### TASK TO COMPLETE
Swap "Покупки" for "Магазин" in the lines from the start of the items up to and including the line with "протравителю обязательно добавлять". Give those lines back with nothing else changed.

Page-level text extractions:
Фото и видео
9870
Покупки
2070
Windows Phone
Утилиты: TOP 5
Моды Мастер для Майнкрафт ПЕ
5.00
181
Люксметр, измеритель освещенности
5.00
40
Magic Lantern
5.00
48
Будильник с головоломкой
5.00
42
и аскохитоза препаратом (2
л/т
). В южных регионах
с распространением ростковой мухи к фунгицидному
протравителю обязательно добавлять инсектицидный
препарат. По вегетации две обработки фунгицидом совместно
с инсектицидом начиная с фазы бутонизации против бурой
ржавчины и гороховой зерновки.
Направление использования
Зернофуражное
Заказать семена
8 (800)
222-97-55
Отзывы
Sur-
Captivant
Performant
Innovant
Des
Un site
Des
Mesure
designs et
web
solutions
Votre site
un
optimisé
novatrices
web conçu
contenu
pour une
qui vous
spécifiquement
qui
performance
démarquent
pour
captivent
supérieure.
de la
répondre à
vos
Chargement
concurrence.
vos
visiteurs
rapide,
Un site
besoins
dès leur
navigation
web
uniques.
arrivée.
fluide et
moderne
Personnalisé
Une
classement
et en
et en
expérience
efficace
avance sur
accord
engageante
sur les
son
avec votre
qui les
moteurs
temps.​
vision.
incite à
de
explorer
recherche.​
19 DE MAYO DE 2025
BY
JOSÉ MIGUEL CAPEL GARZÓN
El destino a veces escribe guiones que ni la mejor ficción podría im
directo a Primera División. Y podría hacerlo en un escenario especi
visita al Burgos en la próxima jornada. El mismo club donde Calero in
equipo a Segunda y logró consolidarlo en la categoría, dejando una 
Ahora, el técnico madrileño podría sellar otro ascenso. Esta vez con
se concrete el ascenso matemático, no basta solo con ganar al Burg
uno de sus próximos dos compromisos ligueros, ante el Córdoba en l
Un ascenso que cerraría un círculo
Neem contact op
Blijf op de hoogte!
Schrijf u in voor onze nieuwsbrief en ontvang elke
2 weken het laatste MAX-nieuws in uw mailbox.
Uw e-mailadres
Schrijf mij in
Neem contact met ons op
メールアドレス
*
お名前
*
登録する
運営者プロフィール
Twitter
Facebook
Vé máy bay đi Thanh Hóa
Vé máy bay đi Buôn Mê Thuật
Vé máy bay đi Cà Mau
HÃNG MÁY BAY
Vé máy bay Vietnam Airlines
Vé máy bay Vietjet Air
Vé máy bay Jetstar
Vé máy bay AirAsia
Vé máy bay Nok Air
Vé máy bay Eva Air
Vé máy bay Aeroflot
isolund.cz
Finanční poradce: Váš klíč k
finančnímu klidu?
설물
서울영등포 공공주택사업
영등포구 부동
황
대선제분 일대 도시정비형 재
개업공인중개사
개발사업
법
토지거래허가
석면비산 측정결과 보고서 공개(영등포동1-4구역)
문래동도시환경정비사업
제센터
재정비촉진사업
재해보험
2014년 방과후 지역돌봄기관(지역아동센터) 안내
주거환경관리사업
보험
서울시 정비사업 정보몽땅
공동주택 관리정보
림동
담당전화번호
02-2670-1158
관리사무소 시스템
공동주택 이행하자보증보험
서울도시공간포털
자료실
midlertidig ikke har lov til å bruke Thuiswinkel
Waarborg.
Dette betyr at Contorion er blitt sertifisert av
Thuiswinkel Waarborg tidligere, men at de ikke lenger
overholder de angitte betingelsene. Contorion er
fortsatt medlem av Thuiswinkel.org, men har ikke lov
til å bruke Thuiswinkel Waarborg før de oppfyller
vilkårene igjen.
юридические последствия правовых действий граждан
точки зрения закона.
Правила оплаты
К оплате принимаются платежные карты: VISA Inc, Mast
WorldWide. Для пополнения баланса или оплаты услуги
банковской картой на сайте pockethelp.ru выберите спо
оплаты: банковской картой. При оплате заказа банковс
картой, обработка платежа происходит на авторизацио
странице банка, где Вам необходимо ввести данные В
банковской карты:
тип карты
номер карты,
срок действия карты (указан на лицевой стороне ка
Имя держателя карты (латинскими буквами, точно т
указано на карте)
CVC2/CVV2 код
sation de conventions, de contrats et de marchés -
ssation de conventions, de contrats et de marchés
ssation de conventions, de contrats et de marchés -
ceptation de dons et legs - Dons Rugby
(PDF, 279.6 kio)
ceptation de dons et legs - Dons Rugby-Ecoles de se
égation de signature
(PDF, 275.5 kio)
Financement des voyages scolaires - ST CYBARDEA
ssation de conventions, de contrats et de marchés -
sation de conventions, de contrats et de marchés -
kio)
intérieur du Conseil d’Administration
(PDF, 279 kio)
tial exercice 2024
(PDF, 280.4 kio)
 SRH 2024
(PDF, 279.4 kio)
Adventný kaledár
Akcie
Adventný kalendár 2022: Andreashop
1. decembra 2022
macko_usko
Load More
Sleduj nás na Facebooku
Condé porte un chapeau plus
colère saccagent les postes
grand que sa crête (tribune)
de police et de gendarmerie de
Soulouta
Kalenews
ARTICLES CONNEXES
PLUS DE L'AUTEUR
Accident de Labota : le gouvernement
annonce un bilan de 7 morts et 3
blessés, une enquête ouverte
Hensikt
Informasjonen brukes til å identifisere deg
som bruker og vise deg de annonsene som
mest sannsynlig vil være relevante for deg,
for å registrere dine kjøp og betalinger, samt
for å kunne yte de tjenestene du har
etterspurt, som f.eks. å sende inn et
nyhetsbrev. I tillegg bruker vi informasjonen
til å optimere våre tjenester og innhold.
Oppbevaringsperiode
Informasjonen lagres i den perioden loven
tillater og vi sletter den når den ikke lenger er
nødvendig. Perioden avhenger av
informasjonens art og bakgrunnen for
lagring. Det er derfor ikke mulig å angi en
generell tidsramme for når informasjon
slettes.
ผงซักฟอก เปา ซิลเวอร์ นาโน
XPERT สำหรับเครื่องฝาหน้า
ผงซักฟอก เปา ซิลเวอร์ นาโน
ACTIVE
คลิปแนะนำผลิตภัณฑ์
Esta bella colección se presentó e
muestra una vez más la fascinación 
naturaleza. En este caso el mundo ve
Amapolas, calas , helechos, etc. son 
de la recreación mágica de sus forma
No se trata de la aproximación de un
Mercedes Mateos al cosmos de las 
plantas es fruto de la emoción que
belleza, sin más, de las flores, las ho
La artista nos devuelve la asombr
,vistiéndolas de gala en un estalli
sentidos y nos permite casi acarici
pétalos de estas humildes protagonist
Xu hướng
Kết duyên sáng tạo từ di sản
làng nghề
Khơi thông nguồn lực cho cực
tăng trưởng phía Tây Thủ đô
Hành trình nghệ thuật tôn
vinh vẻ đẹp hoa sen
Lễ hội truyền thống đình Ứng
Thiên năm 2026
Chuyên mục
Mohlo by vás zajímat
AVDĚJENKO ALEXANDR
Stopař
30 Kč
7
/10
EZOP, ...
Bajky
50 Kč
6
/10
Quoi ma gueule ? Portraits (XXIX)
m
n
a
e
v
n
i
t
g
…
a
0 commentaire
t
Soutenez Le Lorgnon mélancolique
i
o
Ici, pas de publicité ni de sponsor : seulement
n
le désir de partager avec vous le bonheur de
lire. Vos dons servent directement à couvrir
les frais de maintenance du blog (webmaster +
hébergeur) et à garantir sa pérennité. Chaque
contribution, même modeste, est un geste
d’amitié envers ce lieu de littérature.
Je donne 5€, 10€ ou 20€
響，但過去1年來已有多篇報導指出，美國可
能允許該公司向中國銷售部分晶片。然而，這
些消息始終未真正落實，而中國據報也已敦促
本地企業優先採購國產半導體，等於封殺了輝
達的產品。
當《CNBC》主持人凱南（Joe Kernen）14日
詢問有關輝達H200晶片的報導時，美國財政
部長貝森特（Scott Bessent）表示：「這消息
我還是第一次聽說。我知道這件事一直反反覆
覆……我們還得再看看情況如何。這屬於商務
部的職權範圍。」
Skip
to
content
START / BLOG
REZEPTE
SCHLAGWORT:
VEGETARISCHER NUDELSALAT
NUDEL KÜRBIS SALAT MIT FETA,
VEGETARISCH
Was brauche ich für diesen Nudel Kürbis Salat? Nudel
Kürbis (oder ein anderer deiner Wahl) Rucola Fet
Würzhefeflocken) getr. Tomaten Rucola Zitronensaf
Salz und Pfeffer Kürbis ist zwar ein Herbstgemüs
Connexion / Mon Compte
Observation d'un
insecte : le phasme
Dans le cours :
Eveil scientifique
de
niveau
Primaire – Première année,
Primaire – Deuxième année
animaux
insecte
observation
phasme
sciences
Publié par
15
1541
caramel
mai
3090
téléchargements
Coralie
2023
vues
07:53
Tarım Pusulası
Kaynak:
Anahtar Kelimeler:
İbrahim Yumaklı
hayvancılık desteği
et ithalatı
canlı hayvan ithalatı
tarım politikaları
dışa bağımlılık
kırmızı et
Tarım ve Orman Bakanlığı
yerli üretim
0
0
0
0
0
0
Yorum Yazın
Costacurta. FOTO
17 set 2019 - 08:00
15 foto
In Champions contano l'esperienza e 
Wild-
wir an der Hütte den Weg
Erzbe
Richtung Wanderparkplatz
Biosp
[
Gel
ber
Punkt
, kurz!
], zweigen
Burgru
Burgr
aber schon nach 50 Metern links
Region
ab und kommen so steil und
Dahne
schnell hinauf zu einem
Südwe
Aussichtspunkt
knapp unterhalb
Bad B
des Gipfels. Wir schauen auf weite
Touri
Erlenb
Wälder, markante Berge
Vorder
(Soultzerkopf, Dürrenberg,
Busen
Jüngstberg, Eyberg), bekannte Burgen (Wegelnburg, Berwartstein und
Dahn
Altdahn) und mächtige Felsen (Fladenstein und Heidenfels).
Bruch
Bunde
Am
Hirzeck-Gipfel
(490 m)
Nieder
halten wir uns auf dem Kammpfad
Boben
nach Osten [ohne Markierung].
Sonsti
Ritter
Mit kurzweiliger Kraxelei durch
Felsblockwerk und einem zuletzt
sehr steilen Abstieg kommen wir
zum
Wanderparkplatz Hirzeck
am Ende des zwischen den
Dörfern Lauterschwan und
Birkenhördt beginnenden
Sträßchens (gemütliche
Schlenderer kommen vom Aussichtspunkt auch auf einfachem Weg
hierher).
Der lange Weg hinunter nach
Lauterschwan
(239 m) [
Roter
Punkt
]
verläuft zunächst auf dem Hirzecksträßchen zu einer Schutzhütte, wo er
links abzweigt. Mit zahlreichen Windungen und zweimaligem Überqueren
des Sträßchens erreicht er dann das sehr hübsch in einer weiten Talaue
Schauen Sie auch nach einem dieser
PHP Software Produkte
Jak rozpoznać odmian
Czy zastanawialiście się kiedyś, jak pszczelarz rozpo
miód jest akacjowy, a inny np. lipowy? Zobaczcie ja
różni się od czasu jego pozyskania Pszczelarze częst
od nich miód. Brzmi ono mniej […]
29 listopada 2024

### TASK RESULT
Фото и видео
9870
Магазин
2070
Windows Phone
Утилиты: TOP 5
Моды Мастер для Майнкрафт ПЕ
5.00
181
Люксметр, измеритель освещенности
5.00
40
Magic Lantern
5.00
48
Будильник с головоломкой
5.00
42
и аскохитоза препаратом (2
л/т
). В южных регионах
с распространением ростковой мухи к фунгицидному
протравителю обязательно добавлять инсектицидный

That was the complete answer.